Me lembro quando era apenas a
casca. Os móveis aos poucos se encaixando. Minha pequenina irmã no moisés, com
seus olhinhos curiosos. Uma dor de barriga, vontade de fazer lolinho, mas como
era tudo novo eu tinha medo da descarga não funcionar. Tijolinho à vista. Um
quarto pros meninos, outro pras meninas. Um erro na instalação da fiação
elétrica fez com que o interruptor do quarto dos meninos acendesse a luz do
quarto das meninas e vice-versa. Uma suíte pros pais. Uma churrasqueira nos
fundos. Quintal, sombreiro. Ao lado um terreno baldio, que anos mais tarde deu
lugar a um sobrado enorme. Na frente uma pousada, que a cada temporada vinham
pessoas diferentes, de todos os lugares. Nós todos crianças. Irmãos, primos,
tios, avó, amigos e casa sempre cheia. Depois do almoço era a vez das crianças
lavar, secar e guardar a louça. Geladinho no congelador pras crianças e cerveja
pros adultos. Jogos de cartas. Verões, carnavais, feriados. Minha irmã no
andador. Que um dia, por descuido, caiu do degrau e bateu o rostinho no chão,
ficando com o dentinho de leite da frente preto, até trocar pelo permanente. A
tv nem sempre ajudava. Enquanto todos ficavam na frente da tv, um de nós ia até
a antena do lado de fora e girava prum lado, girava pro outro. E de dentro da
casa vozes gritavam: “Volta! Aí, aí. Ta bom. Não, não. Pra esquerda!” até que a
imagem voltasse a ficar nítida. Revistas em quadrinhos. Meu
irmão, muito anti-social*, não saía de casa, não pisava na areia. Um dia minha
prima mais velha chega na sala com um lençol molhado dizendo: “quem fez xixi na
cama?” Ninguém se acusa, até que descobre-se o autor.
Eu, na praia, ainda muito
criança, enquanto todos falavam: “tira a parte de cima do biquíni, você ainda
não precisa!” e eu teimava em
usar. Onde já se viu, ficar sem a parte de cima. Mas moleca
que só eu, só me dava conta que a “cortininha” tava quase no pescoço, no meio
do peito, deixando aparecer o peitinho, quando riam de mim. Muitos banhos na
piscina de plástico. Muitos Reveillons com a casa cheia e mesa farta. Bateria
de fogos de artifício. Muitos carnavais no Bier Halley com as primas e a tia,
que fazia questão de nos arrumar. Puxava todo o cabelo num rabo lateral, nos
deixando quase japonesas. Desenhos e purpurina no rosto. Fantasias. Havaiana
era a preferida. Brincadeiras de esconde-esconde, onde, uma certa vez,
brincando de se esconder no carro, minha prima fechou minha mão na porta, me
deixando com dois dedos estourados e, assim, me agradando o resto da temporada
para que eu a perdoasse pelo acidente. Algumas intoxicações alimentares,
algumas insolações, tratadas a maisena. Quedas da rede, que nossas mães cansaram de avisar que não era balanço. Quartos e salas
amontoados de gente pra dormir. Pernilongo. Muito pernilongo.

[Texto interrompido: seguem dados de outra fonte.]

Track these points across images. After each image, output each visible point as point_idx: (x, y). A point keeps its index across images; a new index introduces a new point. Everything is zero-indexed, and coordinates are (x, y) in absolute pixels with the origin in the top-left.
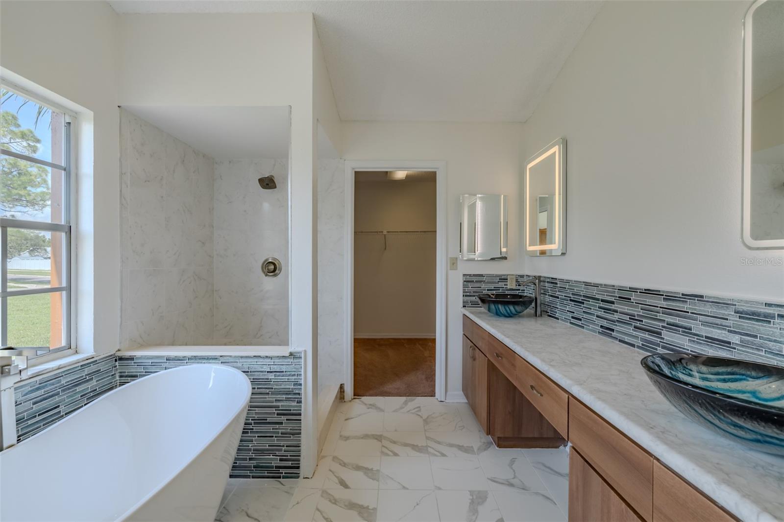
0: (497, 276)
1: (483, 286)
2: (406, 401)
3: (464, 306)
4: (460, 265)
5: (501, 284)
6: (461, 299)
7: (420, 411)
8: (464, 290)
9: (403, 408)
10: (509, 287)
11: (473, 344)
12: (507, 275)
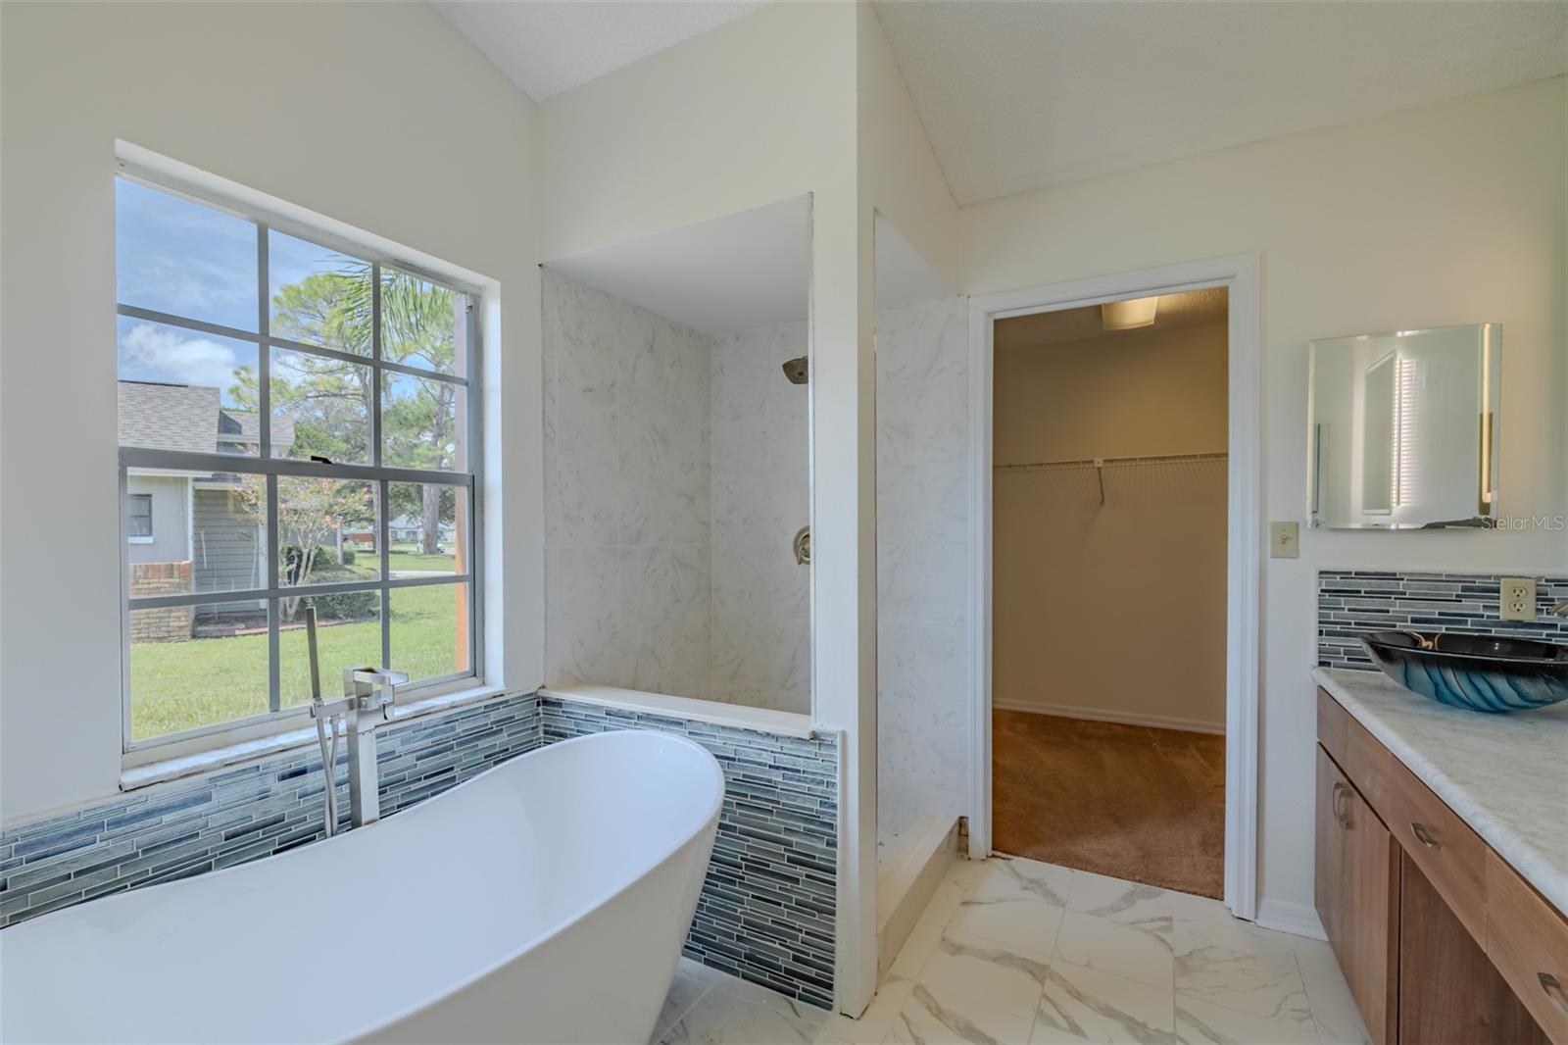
0: (1452, 579)
1: (1396, 608)
2: (1132, 893)
3: (1321, 664)
4: (1307, 542)
5: (1467, 606)
7: (1169, 929)
8: (1320, 615)
9: (1120, 910)
10: (1504, 615)
11: (1345, 780)
12: (1498, 577)
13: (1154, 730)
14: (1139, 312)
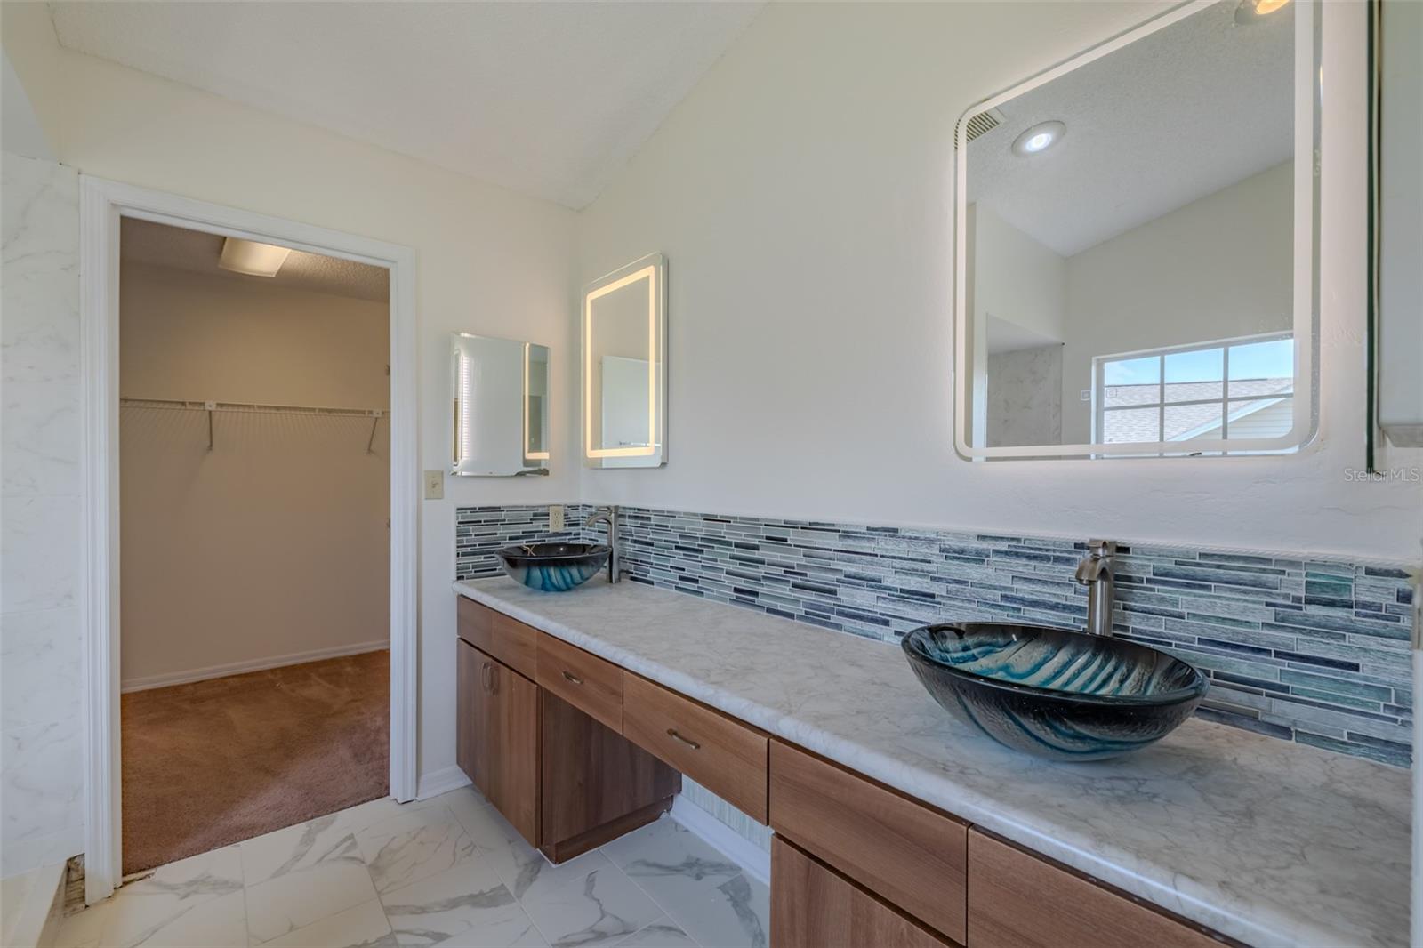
0: (529, 509)
1: (501, 530)
2: (309, 832)
3: (459, 578)
4: (448, 485)
5: (537, 525)
6: (452, 563)
7: (354, 845)
8: (458, 542)
9: (302, 856)
10: (551, 530)
11: (490, 659)
12: (549, 506)
13: (273, 671)
14: (266, 259)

Medo e gritaria quando aparecia alguma
pererequinha dentro de casa. Passeios no centro a noite pra tomar sorvete e
jogar fliperama. O trenzinho que passeava pela cidade com as crianças e gente
vestida de bicho. Raspadinha de groselha. Brincadeiras na carroceria da Pampa do meu pai, onde eu dei
conta de rasgar três calcinhas na hora de descer, no mesmo dia, porque o
ganchinho da lona agarrava no shortinho. Joelhos ralados por conta dos caixotes
no mar um pouco nervoso, mas de água morna. Alguns quase-afogamentos, evitados por algum adulto. Castelinhos, buracos, vez de
enterrar quem? Caramujos, sirizinhos, conchas e estrelas do mar. Pé com piche.
Patins, skate, bicicleta, bola, frescobol, bet’s, cachorro. Quando chegaram os
namorados era no quarto dos meninos que eles dormiam. E a casa passou a não
ficar tão cheia. No freezer nada de geladinho, só cerveja mesmo. A notícia da
morte da Cássia Eller, na tv, ao vivo. “Mãe, empresta a chave do carro!” As
crianças já tiveram crianças, as idas até lá cada vez mais raras.
Não tenho
nenhuma passagem por lá nos últimos anos, mas guardo com carinho e saudade cada
uma das minhas lembranças. Que são muitas. Na nossa casa de praia. Esse ano vou até lá. É uma promessa!
Ando me sentindo sozinha. Ando me
sentindo nostálgica. Ando sentindo saudades.
Que tempo bom que não volta nunca mais...
* Não gosto da nova norma da língua portuguesa. Prefiro assim.